# Complete the following:
[A] What white point does Apple's P3-Display standard use, according to the color space explanation?
[B] Please copy out everything in the color space explanation from "Color Engineer Francis" down to "designed for this.".
--- Excerpted passage Enclosed Below ---
You need to learn a ton about color spaces, profiles & such ... the problem is your Mac is using Apple's "P3-Display" color space. It's a new creation used only in the new Mac P3 monitors, and nowhere else on the planet.
Nearly all production video including broadcast TV and actually movies is created in Rec.709. The specs are video sRGB, Rec.709, gamma 2.4, white point D65, brightness of 100 nits.
For movies, it's often created in that then exported into P3 Cinema or P3 Theater for distribution. Some productions even start post in a P3 space. Those have the slightly wider P3 color gamut, use slightly lower D- white points, and gamma of 2.6, and really MUST be viewed in dark rooms or the shadow areas are way too dark.
The new Apple P3-Display standard uses the wider-gamut P3 color space, but rather than the white points of the two previous P3 standards, it uses the same white point as video sRGB, which is nice. That is D65. They don't give a brightness, but then, we don't get one in HDR, so we all will have to adapt to that soon enough anyway.
The gamma is ... odd. The standard lists the gamma only as "sRGB". When you look up gamma for sRGB, it's ... three different gammas at three different points in the curve, with a complex transformation calculation to smooth the differences, and is roughly similar to but not the same as 2.2.
When the Adobe color engineers tried to reverse engineer what is actually the "working" gamma, they set out to make a transform LUT with an inverse LUT to send something from Rec.709 to a "perceptual match" in the typical "stock" P3 Mac monitor, then use the inverse matching LUT to see if they could get back to exactly the same values in Rec.709. What they found in reality was a need to use a "scene referred LUT" of 1.96.
Lifting the shadows ... dramatically ... as happens when going from gamma 2.4 to 1.96 is one of the problems you're having. The other is the non-correct mapping of video sRGB color space to the wider Mac P3 color space.
Color Engineer Francis Crossman and Carolyn Sears wrote up a document about this available on this forum, and include the links to the two LUTs that were designed for this.
But note ... the issue is that your Mac uses a color space that is used ONLY by other new Macs with P3 monitors. So if you make specifically for that space, the gamma and colors will be off quite a ways on the vast majority of screens out there. Mac also seems to use an internal system which tries to get a perceptual match for some outside media in some forms, no one seems to know how it works, or why it seems to work in some ways and times but not with other media.
Yea, it's a bit of a mess. There are no standards for color and display currently being recognized and used the same by all apps, OS, and devices. What most colorists do is simply work to the Rec.709 standard, and let it go. At least it looks the same as other Rec.709 professionally produced material on the majority of screens out there.
--- End of Enclosed Excerpted passage ---
--- Data shown Enclosed Below ---
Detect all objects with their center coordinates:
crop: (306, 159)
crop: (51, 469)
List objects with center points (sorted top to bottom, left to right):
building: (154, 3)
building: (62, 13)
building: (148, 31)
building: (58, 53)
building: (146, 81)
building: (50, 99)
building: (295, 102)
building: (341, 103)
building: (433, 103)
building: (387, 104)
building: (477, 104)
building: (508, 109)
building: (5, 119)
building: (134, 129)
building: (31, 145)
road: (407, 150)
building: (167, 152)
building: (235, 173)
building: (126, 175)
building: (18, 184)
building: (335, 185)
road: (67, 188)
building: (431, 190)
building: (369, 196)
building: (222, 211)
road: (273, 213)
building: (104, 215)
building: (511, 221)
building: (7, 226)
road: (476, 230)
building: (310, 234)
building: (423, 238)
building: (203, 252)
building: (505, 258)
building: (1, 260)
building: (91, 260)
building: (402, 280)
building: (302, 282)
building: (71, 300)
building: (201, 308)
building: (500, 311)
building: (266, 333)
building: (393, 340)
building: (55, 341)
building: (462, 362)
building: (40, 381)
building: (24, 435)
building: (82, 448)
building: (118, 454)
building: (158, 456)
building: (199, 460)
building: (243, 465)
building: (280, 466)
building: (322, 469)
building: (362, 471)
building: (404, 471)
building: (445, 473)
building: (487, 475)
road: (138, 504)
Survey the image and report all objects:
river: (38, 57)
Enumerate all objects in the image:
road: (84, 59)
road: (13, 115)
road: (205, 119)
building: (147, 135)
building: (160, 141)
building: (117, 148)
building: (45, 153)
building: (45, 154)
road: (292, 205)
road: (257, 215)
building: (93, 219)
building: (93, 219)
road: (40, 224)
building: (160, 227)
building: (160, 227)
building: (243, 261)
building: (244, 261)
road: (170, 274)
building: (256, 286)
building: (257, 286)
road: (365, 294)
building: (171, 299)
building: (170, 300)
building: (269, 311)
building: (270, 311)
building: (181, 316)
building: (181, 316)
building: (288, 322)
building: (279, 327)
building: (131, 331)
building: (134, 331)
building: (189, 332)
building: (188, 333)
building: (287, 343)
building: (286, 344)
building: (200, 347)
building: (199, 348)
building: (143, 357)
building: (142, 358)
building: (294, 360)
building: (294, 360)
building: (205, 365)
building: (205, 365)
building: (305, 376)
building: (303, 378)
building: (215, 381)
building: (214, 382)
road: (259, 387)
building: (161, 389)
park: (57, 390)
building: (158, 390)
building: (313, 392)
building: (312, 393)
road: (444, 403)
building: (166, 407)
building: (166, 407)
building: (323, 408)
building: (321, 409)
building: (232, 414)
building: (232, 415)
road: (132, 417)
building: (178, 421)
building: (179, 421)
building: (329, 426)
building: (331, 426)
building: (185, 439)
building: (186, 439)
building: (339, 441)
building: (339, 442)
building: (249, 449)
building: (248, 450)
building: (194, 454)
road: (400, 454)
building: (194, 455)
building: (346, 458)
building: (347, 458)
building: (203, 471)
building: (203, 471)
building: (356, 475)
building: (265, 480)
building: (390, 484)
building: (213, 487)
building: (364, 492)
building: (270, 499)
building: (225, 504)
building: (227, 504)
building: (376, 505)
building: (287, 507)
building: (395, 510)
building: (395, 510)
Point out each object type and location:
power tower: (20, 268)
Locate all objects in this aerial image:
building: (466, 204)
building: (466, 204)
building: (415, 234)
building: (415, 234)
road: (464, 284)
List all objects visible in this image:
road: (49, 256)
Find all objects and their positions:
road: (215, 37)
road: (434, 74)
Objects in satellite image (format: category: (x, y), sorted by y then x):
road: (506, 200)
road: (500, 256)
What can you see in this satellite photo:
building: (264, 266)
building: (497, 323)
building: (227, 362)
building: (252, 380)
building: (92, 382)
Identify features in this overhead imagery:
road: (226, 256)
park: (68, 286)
--- End of Enclosed Data shown ---
# Problem solutions:
[A] D65, the same white point as video sRGB.

[B]
Color Engineer Francis Crossman and Carolyn Sears wrote up a document about this available on this forum, and include the links to the two LUTs that were designed for this.